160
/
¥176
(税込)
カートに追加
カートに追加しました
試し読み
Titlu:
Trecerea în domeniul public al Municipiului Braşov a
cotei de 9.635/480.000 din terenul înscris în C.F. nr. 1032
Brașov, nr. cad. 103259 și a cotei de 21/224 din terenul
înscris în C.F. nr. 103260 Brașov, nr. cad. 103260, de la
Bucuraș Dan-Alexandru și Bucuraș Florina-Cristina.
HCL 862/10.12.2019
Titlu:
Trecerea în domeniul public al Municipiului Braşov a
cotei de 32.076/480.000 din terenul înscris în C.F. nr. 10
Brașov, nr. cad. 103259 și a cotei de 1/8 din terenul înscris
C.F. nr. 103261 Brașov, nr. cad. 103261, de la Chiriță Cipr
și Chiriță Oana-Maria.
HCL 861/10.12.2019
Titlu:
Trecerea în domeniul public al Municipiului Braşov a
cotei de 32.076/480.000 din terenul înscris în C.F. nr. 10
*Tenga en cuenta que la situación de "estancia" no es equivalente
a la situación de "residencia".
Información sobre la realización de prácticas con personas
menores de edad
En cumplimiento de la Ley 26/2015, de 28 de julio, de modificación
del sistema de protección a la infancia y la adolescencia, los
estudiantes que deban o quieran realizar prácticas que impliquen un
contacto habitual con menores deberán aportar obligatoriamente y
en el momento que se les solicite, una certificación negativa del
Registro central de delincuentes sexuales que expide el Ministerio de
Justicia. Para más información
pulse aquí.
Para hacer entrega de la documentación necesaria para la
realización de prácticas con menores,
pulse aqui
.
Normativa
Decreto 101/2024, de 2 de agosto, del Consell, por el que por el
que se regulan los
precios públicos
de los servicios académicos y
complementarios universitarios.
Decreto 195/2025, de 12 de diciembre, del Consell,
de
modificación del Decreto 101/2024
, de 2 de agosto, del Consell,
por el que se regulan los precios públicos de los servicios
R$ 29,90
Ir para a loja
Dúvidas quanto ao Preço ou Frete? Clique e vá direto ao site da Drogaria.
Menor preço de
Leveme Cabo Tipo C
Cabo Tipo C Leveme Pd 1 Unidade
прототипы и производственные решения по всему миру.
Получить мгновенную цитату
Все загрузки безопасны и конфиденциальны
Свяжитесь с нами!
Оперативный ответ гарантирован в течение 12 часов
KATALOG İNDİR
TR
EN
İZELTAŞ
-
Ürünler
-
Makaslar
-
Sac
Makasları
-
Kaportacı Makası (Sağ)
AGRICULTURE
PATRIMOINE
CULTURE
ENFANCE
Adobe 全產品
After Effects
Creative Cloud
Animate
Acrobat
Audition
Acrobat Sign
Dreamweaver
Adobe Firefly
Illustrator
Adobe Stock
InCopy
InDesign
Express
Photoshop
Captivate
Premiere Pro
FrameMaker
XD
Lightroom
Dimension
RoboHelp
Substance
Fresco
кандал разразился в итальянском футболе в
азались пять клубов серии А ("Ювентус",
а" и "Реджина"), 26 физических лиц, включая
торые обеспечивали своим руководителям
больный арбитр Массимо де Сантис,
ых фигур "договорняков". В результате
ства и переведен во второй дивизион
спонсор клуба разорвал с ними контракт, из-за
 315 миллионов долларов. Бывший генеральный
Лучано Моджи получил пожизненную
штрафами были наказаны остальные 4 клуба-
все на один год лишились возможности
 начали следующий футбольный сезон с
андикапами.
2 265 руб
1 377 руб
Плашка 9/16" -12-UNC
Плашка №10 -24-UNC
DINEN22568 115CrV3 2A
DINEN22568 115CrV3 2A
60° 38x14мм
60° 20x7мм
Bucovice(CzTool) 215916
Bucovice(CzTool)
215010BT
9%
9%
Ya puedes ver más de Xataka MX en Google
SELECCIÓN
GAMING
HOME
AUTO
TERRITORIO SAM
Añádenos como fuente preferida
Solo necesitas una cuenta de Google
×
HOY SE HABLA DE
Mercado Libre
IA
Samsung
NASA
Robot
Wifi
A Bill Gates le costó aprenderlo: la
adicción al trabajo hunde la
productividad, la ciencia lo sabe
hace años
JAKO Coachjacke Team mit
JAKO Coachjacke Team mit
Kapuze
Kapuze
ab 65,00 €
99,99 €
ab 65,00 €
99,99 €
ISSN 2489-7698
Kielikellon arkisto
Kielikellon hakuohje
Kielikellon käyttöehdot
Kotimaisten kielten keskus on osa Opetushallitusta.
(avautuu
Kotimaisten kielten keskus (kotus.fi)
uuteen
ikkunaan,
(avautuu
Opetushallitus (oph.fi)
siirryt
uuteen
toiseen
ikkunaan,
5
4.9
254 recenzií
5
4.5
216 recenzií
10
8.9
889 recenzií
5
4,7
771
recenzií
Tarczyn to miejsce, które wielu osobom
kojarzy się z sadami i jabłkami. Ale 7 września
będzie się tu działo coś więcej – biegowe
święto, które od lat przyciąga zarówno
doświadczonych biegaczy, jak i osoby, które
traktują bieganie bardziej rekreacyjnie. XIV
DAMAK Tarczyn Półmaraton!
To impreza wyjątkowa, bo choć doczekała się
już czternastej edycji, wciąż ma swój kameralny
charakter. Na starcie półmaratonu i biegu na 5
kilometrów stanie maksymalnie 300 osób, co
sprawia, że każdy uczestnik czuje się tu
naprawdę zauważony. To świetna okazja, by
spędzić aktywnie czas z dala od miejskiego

+---+

THE PROBLEM:
Could you update the records above by replacing every "recenzií" with "reviews" and leaving everything else unchanged?

TASK OUTPUT:
160
/
¥176
(税込)
カートに追加
カートに追加しました
試し読み
Titlu:
Trecerea în domeniul public al Municipiului Braşov a
cotei de 9.635/480.000 din terenul înscris în C.F. nr. 1032
Brașov, nr. cad. 103259 și a cotei de 21/224 din terenul
înscris în C.F. nr. 103260 Brașov, nr. cad. 103260, de la
Bucuraș Dan-Alexandru și Bucuraș Florina-Cristina.
HCL 862/10.12.2019
Titlu:
Trecerea în domeniul public al Municipiului Braşov a
cotei de 32.076/480.000 din terenul înscris în C.F. nr. 10
Brașov, nr. cad. 103259 și a cotei de 1/8 din terenul înscris
C.F. nr. 103261 Brașov, nr. cad. 103261, de la Chiriță Cipr
și Chiriță Oana-Maria.
HCL 861/10.12.2019
Titlu:
Trecerea în domeniul public al Municipiului Braşov a
cotei de 32.076/480.000 din terenul înscris în C.F. nr. 10
*Tenga en cuenta que la situación de "estancia" no es equivalente
a la situación de "residencia".
Información sobre la realización de prácticas con personas
menores de edad
En cumplimiento de la Ley 26/2015, de 28 de julio, de modificación
del sistema de protección a la infancia y la adolescencia, los
estudiantes que deban o quieran realizar prácticas que impliquen un
contacto habitual con menores deberán aportar obligatoriamente y
en el momento que se les solicite, una certificación negativa del
Registro central de delincuentes sexuales que expide el Ministerio de
Justicia. Para más información
pulse aquí.
Para hacer entrega de la documentación necesaria para la
realización de prácticas con menores,
pulse aqui
.
Normativa
Decreto 101/2024, de 2 de agosto, del Consell, por el que por el
que se regulan los
precios públicos
de los servicios académicos y
complementarios universitarios.
Decreto 195/2025, de 12 de diciembre, del Consell,
de
modificación del Decreto 101/2024
, de 2 de agosto, del Consell,
por el que se regulan los precios públicos de los servicios
R$ 29,90
Ir para a loja
Dúvidas quanto ao Preço ou Frete? Clique e vá direto ao site da Drogaria.
Menor preço de
Leveme Cabo Tipo C
Cabo Tipo C Leveme Pd 1 Unidade
прототипы и производственные решения по всему миру.
Получить мгновенную цитату
Все загрузки безопасны и конфиденциальны
Свяжитесь с нами!
Оперативный ответ гарантирован в течение 12 часов
KATALOG İNDİR
TR
EN
İZELTAŞ
-
Ürünler
-
Makaslar
-
Sac
Makasları
-
Kaportacı Makası (Sağ)
AGRICULTURE
PATRIMOINE
CULTURE
ENFANCE
Adobe 全產品
After Effects
Creative Cloud
Animate
Acrobat
Audition
Acrobat Sign
Dreamweaver
Adobe Firefly
Illustrator
Adobe Stock
InCopy
InDesign
Express
Photoshop
Captivate
Premiere Pro
FrameMaker
XD
Lightroom
Dimension
RoboHelp
Substance
Fresco
кандал разразился в итальянском футболе в
азались пять клубов серии А ("Ювентус",
а" и "Реджина"), 26 физических лиц, включая
торые обеспечивали своим руководителям
больный арбитр Массимо де Сантис,
ых фигур "договорняков". В результате
ства и переведен во второй дивизион
спонсор клуба разорвал с ними контракт, из-за
 315 миллионов долларов. Бывший генеральный
Лучано Моджи получил пожизненную
штрафами были наказаны остальные 4 клуба-
все на один год лишились возможности
 начали следующий футбольный сезон с
андикапами.
2 265 руб
1 377 руб
Плашка 9/16" -12-UNC
Плашка №10 -24-UNC
DINEN22568 115CrV3 2A
DINEN22568 115CrV3 2A
60° 38x14мм
60° 20x7мм
Bucovice(CzTool) 215916
Bucovice(CzTool)
215010BT
9%
9%
Ya puedes ver más de Xataka MX en Google
SELECCIÓN
GAMING
HOME
AUTO
TERRITORIO SAM
Añádenos como fuente preferida
Solo necesitas una cuenta de Google
×
HOY SE HABLA DE
Mercado Libre
IA
Samsung
NASA
Robot
Wifi
A Bill Gates le costó aprenderlo: la
adicción al trabajo hunde la
productividad, la ciencia lo sabe
hace años
JAKO Coachjacke Team mit
JAKO Coachjacke Team mit
Kapuze
Kapuze
ab 65,00 €
99,99 €
ab 65,00 €
99,99 €
ISSN 2489-7698
Kielikellon arkisto
Kielikellon hakuohje
Kielikellon käyttöehdot
Kotimaisten kielten keskus on osa Opetushallitusta.
(avautuu
Kotimaisten kielten keskus (kotus.fi)
uuteen
ikkunaan,
(avautuu
Opetushallitus (oph.fi)
siirryt
uuteen
toiseen
ikkunaan,
5
4.9
254 reviews
5
4.5
216 reviews
10
8.9
889 reviews
5
4,7
771
reviews
Tarczyn to miejsce, które wielu osobom
kojarzy się z sadami i jabłkami. Ale 7 września
będzie się tu działo coś więcej – biegowe
święto, które od lat przyciąga zarówno
doświadczonych biegaczy, jak i osoby, które
traktują bieganie bardziej rekreacyjnie. XIV
DAMAK Tarczyn Półmaraton!
To impreza wyjątkowa, bo choć doczekała się
już czternastej edycji, wciąż ma swój kameralny
charakter. Na starcie półmaratonu i biegu na 5
kilometrów stanie maksymalnie 300 osób, co
sprawia, że każdy uczestnik czuje się tu
naprawdę zauważony. To świetna okazja, by
spędzić aktywnie czas z dala od miejskiego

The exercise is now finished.